Das Amt für Soziales betreut nach eigener Aussage rund 17 000 Haushalte und Bedarfsgemeinschaften. Auf Nachfrage dieser Zeitung teilt das Bezirksamt mit, dass die nochmalige Verlängerung durch den Stadtrat bis Ende September allerdings – ferienbedingt – noch unter dem Vorbehalt der Zustimmung des Bezirksamtes stünde. Dennoch sei schon klar, dass es keine anderen geeigneten Räumlichkeiten als die der Galerie gebe. Es bedürfe einer engen Verknüpfung zwischen dem Frontoffice in der Galerie und dem Backoffice, also allen Einheiten des Sozialamtes, die am Standort Müllerstraße zentralisiert sind, so die Pressestelle des Bezirksamtes.

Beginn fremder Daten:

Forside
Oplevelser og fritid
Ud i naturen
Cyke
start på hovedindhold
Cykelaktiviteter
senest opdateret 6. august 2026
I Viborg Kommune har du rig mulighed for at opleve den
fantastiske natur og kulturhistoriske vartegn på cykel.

Schon vor der Pandemie hätten 20 Arbeitsplätze gefehlt, dazu kämen jetzt die Hygiene- und Abstandregelungen. Weitere Abstimmungen zur besseren Verknüpfung der "hybriden Nutzung" seien derzeit aber geplant.
Statement der Galerie
In einem am Dienstag veröffentlichten Statement auf der Homepage der Galerie fordern Leiterin Ute Müller-Tischler und Solvej Helweg Ovesen, verantwortlich für die Künstlerische Leitung, dass sie die Ausstellungsräume schnellstmöglich zurück möchten. Spätestens bis zum 1. Oktober, "um die drängenden Fragen zu dem gegenwärtigen sozialen wie ökonomischen ‘Kollaps’ durch ästhetische Sprachen formulieren und damit einhergehenden und immer dringender werdenden Auseinandersetzungen kreativ mitgestalten zu können."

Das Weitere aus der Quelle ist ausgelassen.